▸ **Required work**
**a.** Rewrite the stretch of the 2013 tech essay from "2013: The year" through "have I done?", putting "feature story" in place of "cover story".
**b.** Pick up the essay on 2013 and trust in technology at the point where it stops, and keep writing it.

▸ **Selected excerpt**

2013: The year we stopped trusting technology

The tech world achieved some remarkable things in 2013 — but miracle gadgets come at a price

Published December 20, 2013 12:45PM (EST)

Clockwise from top left: Marissa Mayer, Mark Zuckerberg, Tim Cook    (Reuters/Stephen Lam/Jason Reed/Salon)
Clockwise from top left: Marissa Mayer, Mark Zuckerberg, Tim Cook (Reuters/Stephen Lam/Jason Reed/Salon)

I wrote a cover story for the San Francisco Bay Guardian alternative weekly in 1994 that boasted the proud title "How to Connect to the Internet." It was well received, satisfying readers' earnest curiosity about something new and amazing. But that was two decades ago. Now, surveying the regular outbreaks of absurdity, vileness and greed that haunt my every move online, I have wondered to myself more than once during this crazy year:

Dear lord, what have I done?

▸ **Collected data**

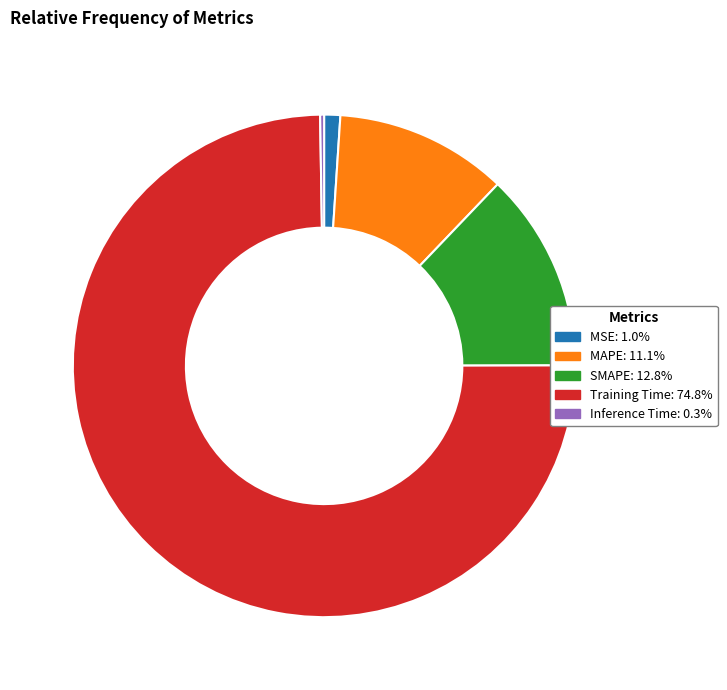

Is Training Time: 74.8% the majority of the pie?

Yes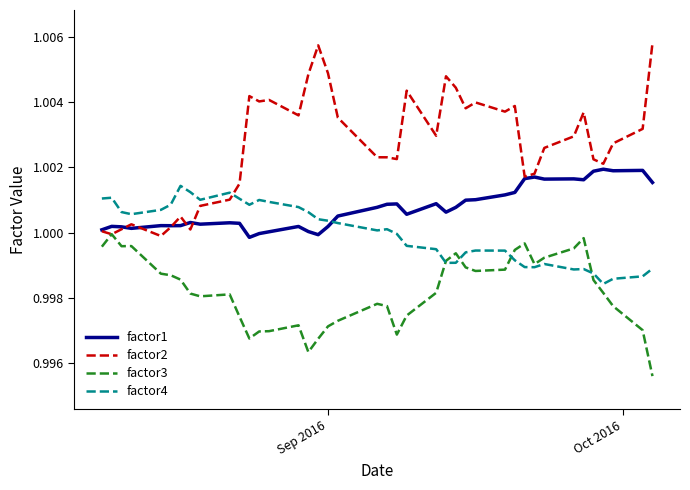

Which series ends up on top after the final intersection of factor2 and factor4?

factor2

▸ **Responses to the tasks**
**a.**
2013: The year we stopped trusting technology

The tech world achieved some remarkable things in 2013 — but miracle gadgets come at a price

Published December 20, 2013 12:45PM (EST)

Clockwise from top left: Marissa Mayer, Mark Zuckerberg, Tim Cook    (Reuters/Stephen Lam/Jason Reed/Salon)
Clockwise from top left: Marissa Mayer, Mark Zuckerberg, Tim Cook (Reuters/Stephen Lam/Jason Reed/Salon)

I wrote a feature story for the San Francisco Bay Guardian alternative weekly in 1994 that boasted the proud title "How to Connect to the Internet." It was well received, satisfying readers' earnest curiosity about something new and amazing. But that was two decades ago. Now, surveying the regular outbreaks of absurdity, vileness and greed that haunt my every move online, I have wondered to myself more than once during this crazy year:

Dear lord, what have I done?

**b.**
That's a joke. Kind of. But also not really. In 2013, the awesome potential of our networked digital lives was realized in countless ways. Nineties hype is now 2013 reality -- one very big reason why the current tech boom appears to have more staying power than the dot-com nuttiness ever did. We do things every day with our phones that just 10 years ago we would have deemed hopelessly impractical, or the stuff of "Star Trek."

But 2013 was also a year in which the negative consequences of our full immersion in the future became more apparent than ever -- sparking, amazingly, a full-throttle culture war in the Northern California birthplace of the digital revolution.

Our new tech put a networked supercomputer in almost every pocket, created vast sums of wealth and plugged us into webs of social media that are continuing to remake how we entertain and inform ourselves, and interact with each other. There are many aspects of these developments that are genuinely exciting. But our new tech has also enabled a pervasive surveillance society and contributed to (or at the very least failed to significantly ameliorate) growing economic inequality. The emerging culture of the tech leadership class — scornful of government, dismissive of "losers," wallowing in conspicuous consumption — has made a mockery of its incessant we're-changing-the-world-for-the-better rhetoric.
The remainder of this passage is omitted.